UN says Israel and Hamas committed war crimes; Gaza truce plan in balance
GENEVA/JERUSALEM/CAIRO: A UN inquiry found on Wednesday that both Israel and Hamas had committed war crimes early in the Gaza war, and that Israel’s actions also constituted crimes against humanity because of the immense civilian losses.
The findings were from two parallel reports by the UN Commission of Inquiry (COI), one focusing on the October 7 attacks and another on Israel’s response.
Israel, which did not cooperate with the commission, dismissed the findings as the result of anti-Israeli bias. Hamas did not immediately respond to a request for comment.
The war began on October 7 when militants led by Hamas, the Islamist group ruling Gaza, killed 1,200 Israelis and took more than 250 hostage, according to Israeli tallies.
Israel’s military retaliation has caused the deaths of more than 37,000 Palestinians, according to Gaza’s health ministry, displaced most of Gaza’s population of 2.3 million, caused widespread hunger, and devastated housing and infrastructure.
Negotiators from the US, Egypt and Qatar have tried for months to mediate a ceasefire and free the hostages, more than 100 of whom are believed to remain captive in Gaza.
Izzat Al Rishq, a member of Hamas’ political bureau, said its formal response to a US ceasefire proposal outlined by US President Joe Biden on May 31 was “responsible, serious and positive” and “opens up a wide pathway” for an accord.
But an Israeli official said on Tuesday, on condition of anonymity, that Israel had received the answer via the mediators and that Hamas “changed all of the main and most meaningful parameters” and “rejected the proposal for a hostage release”.
Major powers are intensifying efforts to halt the conflict in part to prevent it from spiralling into a wider regional war, with a dangerous flashpoint being the sharply escalating hostilities on the Lebanese-Israeli border.
ISRAEL CONTINUES ASSAULTS IN GAZA
The proposal outlined by Biden envisages a ceasefire and phased release of Israeli hostages in Gaza in exchange for Palestinians jailed in Israel, ultimately leading to a permanent end to the war.
A non-Israeli official briefed on the matter, who also declined to be identified, said Hamas had proposed a new timeline for a permanent ceasefire and withdrawal of Israeli troops from Gaza.
Hamas also wants written guarantees from the US on the ceasefire plan, two Egyptian security sources said.
The US has said Israel has accepted its proposal, but Israel has not publicly stated this.
As Israel has continued assaults in central and southern Gaza that are among the bloodiest of the war, Prime Minister Benjamin Netanyahu has repeatedly said Israel will not commit to end its campaign in Gaza before Hamas is eliminated.
Residents said Israeli forces had pounded areas across Gaza on Wednesday as tanks advanced towards the northern part of the city of Rafah, on the Egyptian border.
Palestinian health officials said six people had been killed in an Israeli air strike on Gaza City in the north, and that one man had been killed when a tank shell hit a house in Rafah.
Footage circulated on social media from Rafah’s neighbourhood, which Reuters had not verified, showed swathes of devastation after tanks retreated.
The Hamas-run Gaza government media office said Israeli forces were also advancing into the area around Rafah from the east, and heading towards the sea.
The Israeli military said that in the previous 24 hours it had eliminated a number of militant cells in “close-quarters encounters” in the Rafah area and destroyed structures rigged with explosives.
It said planes had also struck an armed Hamas cell and a weapons store in central Gaza.
In the central city of Deir Al Balah, mother of two Huda said the displaced had lost hope that the war would end anytime soon.
“We lost faith both in our leaders, and in the world,” she told Reuters via a chat app.
“Ceasefire promises by our leaders and the world are like words written in butter at night, they disappear with the first light of day.”
UN FINDINGS ON WAR CRIMES
The UN reports released in Geneva, which cover the conflict through to December, found both sides had committed war crimes including torture; murder or wilful killing; outrages upon personal dignity; and inhuman or cruel treatment.
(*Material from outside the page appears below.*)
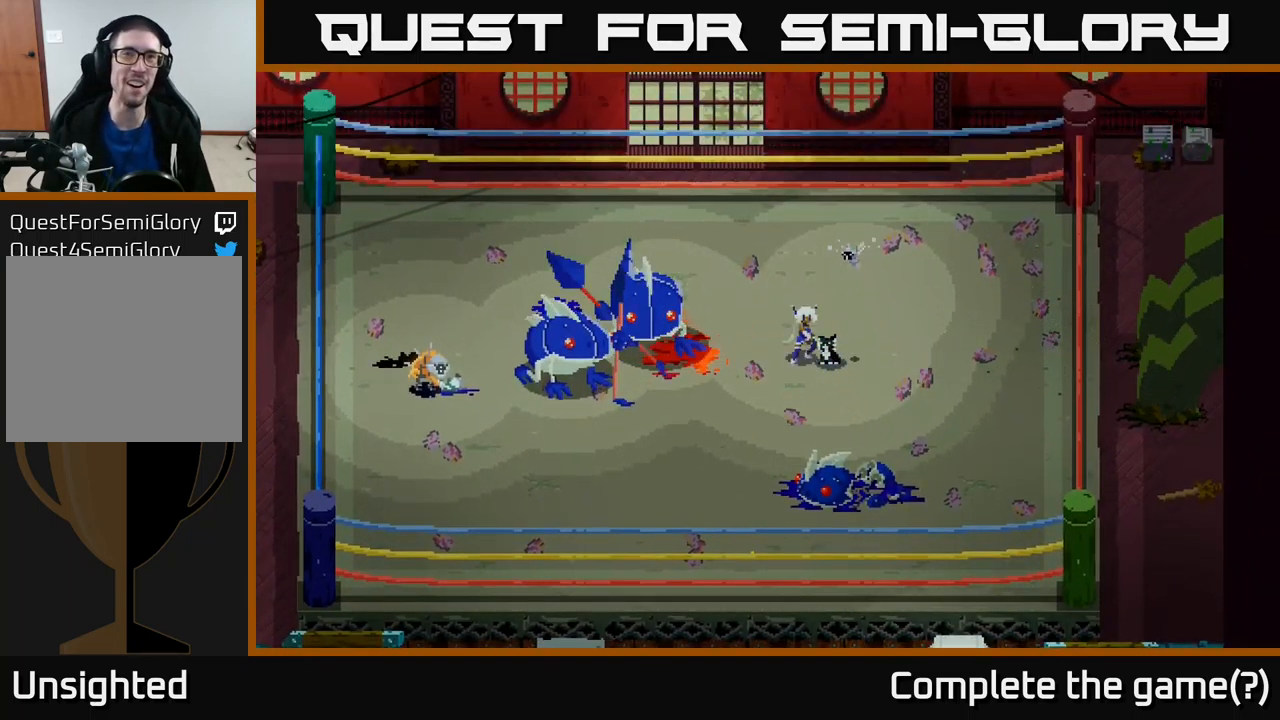
{"buttons": [], "left_stick": "center", "right_stick": "center", "events": []}
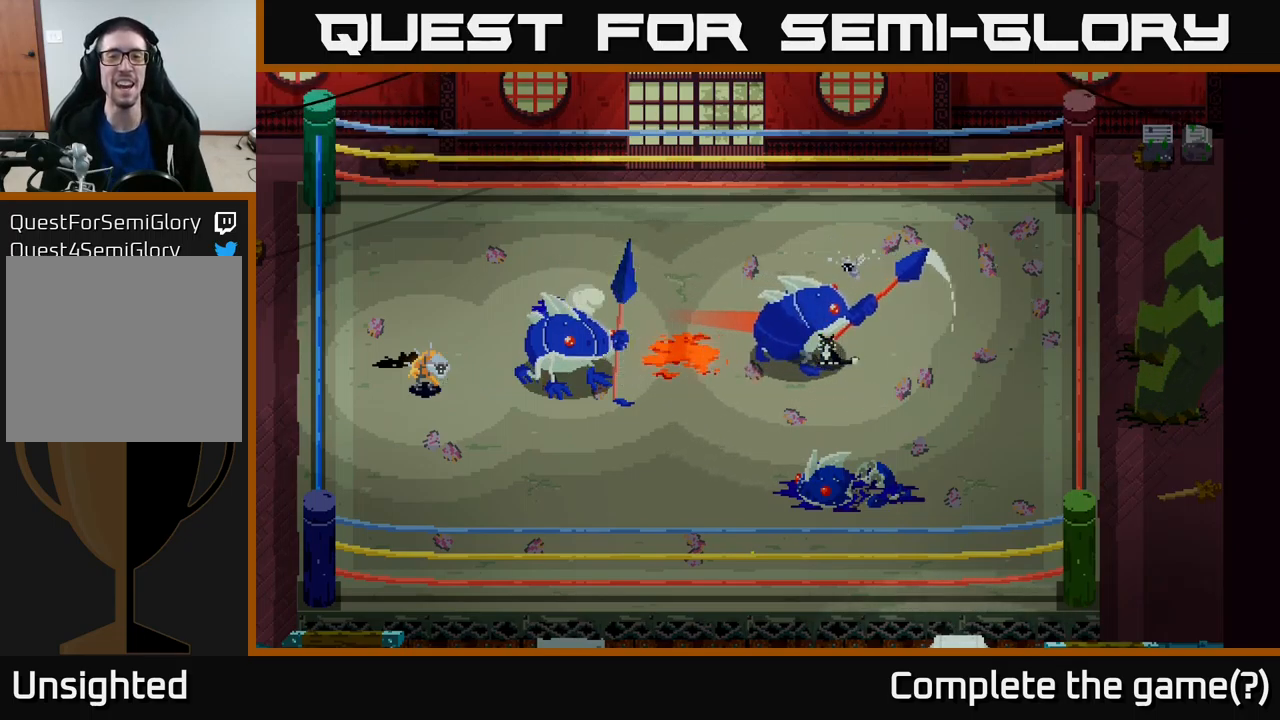
{"buttons": [], "left_stick": "center", "right_stick": "center", "events": []}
The investigators also found Israel committed additional war crimes including starvation as a method of warfare, not only failing to provide essential supplies such as food, water, shelter and medicine to Gazans but also acting “to prevent the supply of those necessities by anyone else”.
Some of the crimes, such as murder, also constitute crimes against humanity by Israel, the commission said in a statement, adding: “The immense numbers of civilian casualties in Gaza and widespread destruction of civilian objects and infrastructure were the inevitable result of a strategy undertaken with intent to cause maximum damage, disregarding the principles of distinction, proportionality and adequate precautions.” The evidence gathered by such U.N.-mandated bodies can form the basis for war crimes prosecutions.
It could be drawn on by the International Criminal Court, where prosecutors last month requested arrest warrants for Netanyahu, his defence chief and three Hamas leaders for alleged war crimes.